Unhappy with the BZA’s decision, Bonnie Septimus, a near-by property owner appealed the decision pursuant to New York Article 78. On appeal, in Matter of Septimus v Board of Zoning Appeals for the Inc. Vil. of Lawrence, 2015 NY Slip Op 25424 (Dec. 16, 2015), the court found that Spetimus had no standing to challenge the BZA’s authority to issue a temporary conditional use permit, because only Medrash could be arguably injured by its temporary nature. Next, the court found the BZA’s decision was not arbitrary and capricious and the BZA was not required to find a change in neighborhood circumstances before issuing a decision different from its 2005 Medrash decision.

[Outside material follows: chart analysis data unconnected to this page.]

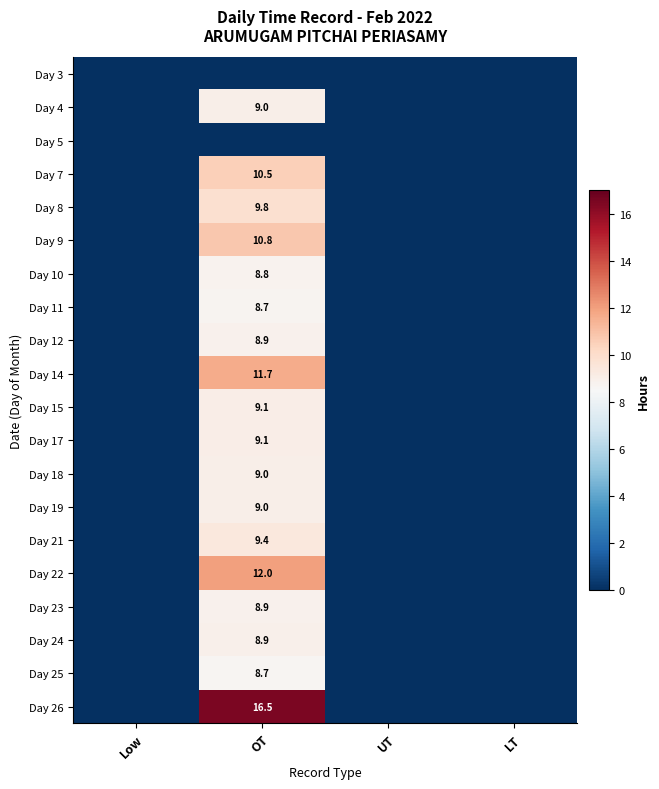

The value of Day 4 at OT is 13.2. True or false?

False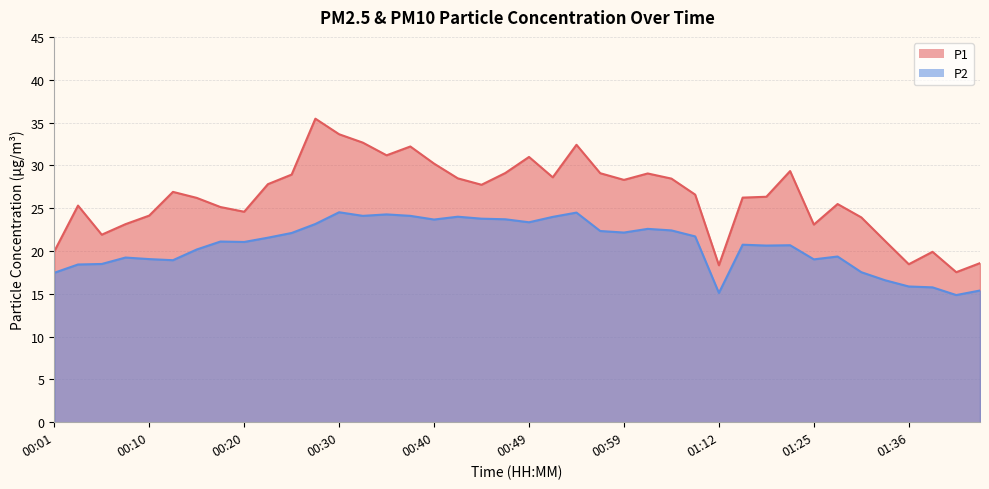

List the series in order of their peak value, highest first.

P1, P2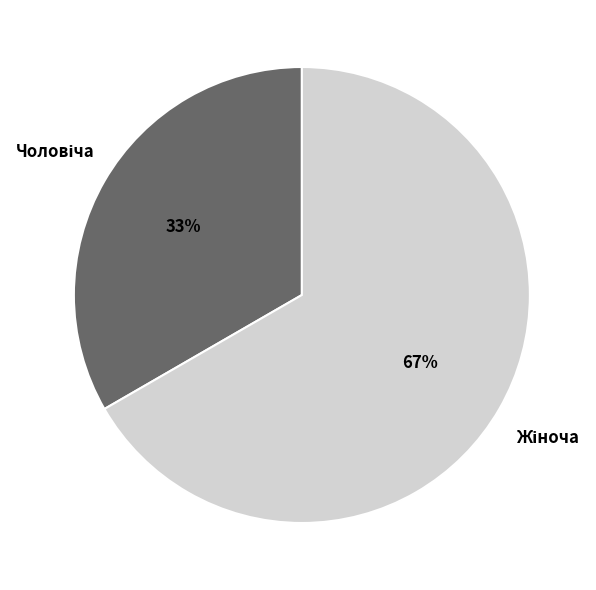

Is there any slice that represents more than half of the pie?

Yes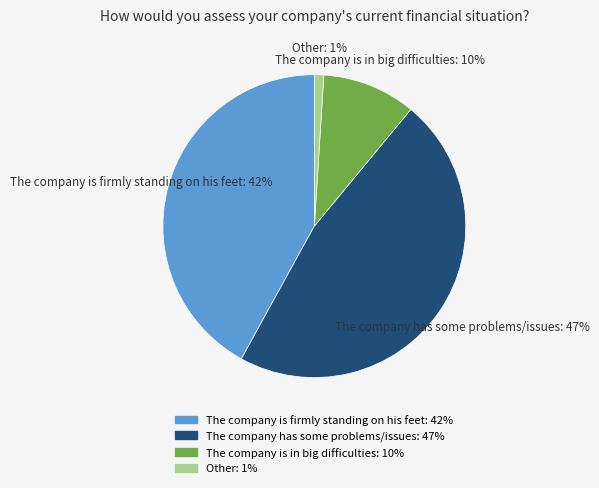

Between The company is in big difficulties and The company is firmly standing on his feet, which is larger?

The company is firmly standing on his feet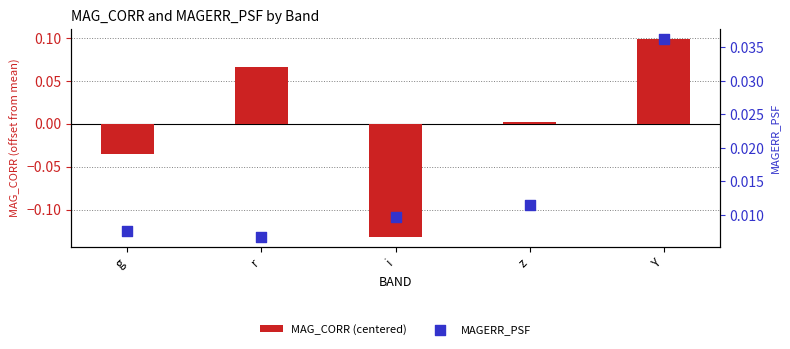

At which category is the sum across all series the highest?

Y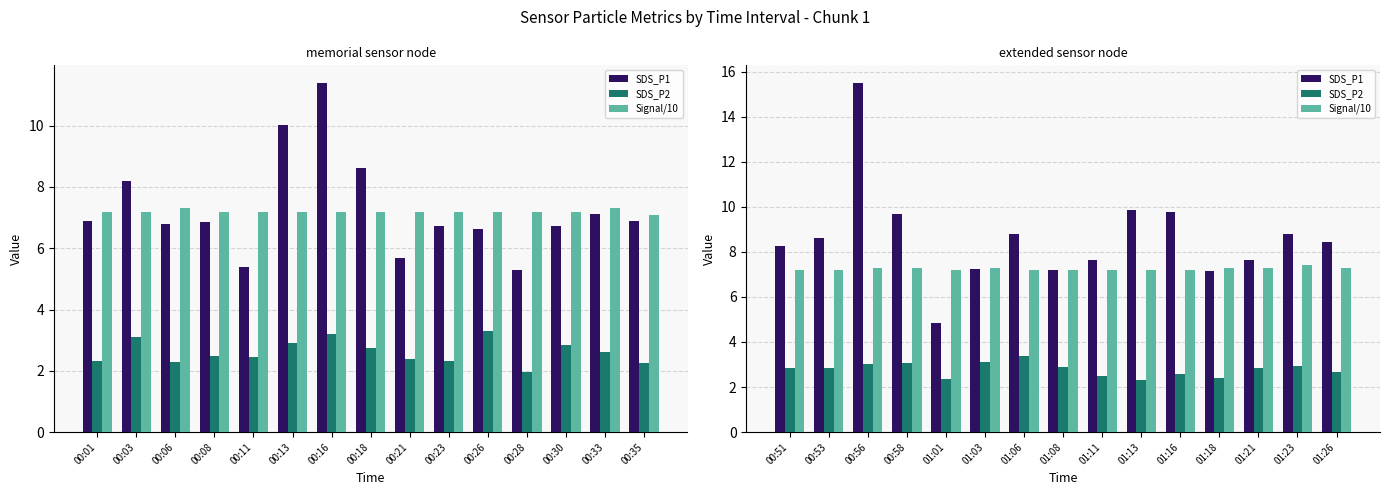

What is the difference between the maximum and minimum values in the SDS_P1 series?

10.7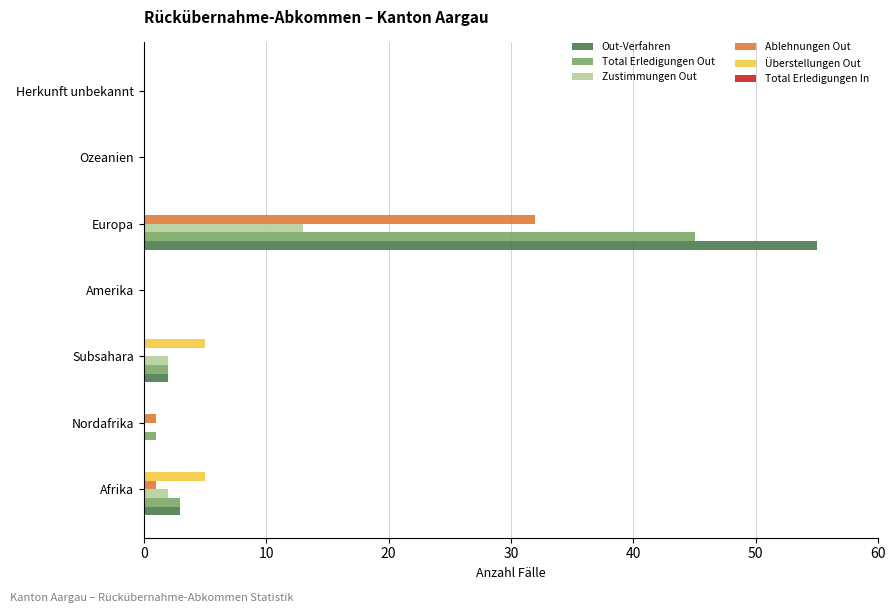

True or false: Total Erledigungen Out has a value of 2 at Subsahara.

True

Additionally, the court recognized that religious applicants are afforded special treatment under New York law when they seek to expand in residential areas, subject to reasonable control by a local zoning authority. The court also stated “the fact that the prior determination of the BZA prohibited opening the synagogue for weekday services, undisputedly of importance to Orthodox Jewish practitioners, raises the potential application of the federal Religious Land Use and Institutionalized Persons Act of 2000 (“RLUIPA”) (42 USC §§ 2000cc)…. [The] federal statute applies, in that the existing restriction on weekday services is a ‘substantial burden’ on ‘religious exercise’ by a ‘religious assembly….’ The Court … also finds that, for purposes of the instant proceeding and RLUIPA, the BZA ruling is the least restrictive means of furthering a compelling governmental interest, maintaining the integrity of an established residential neighborhood.”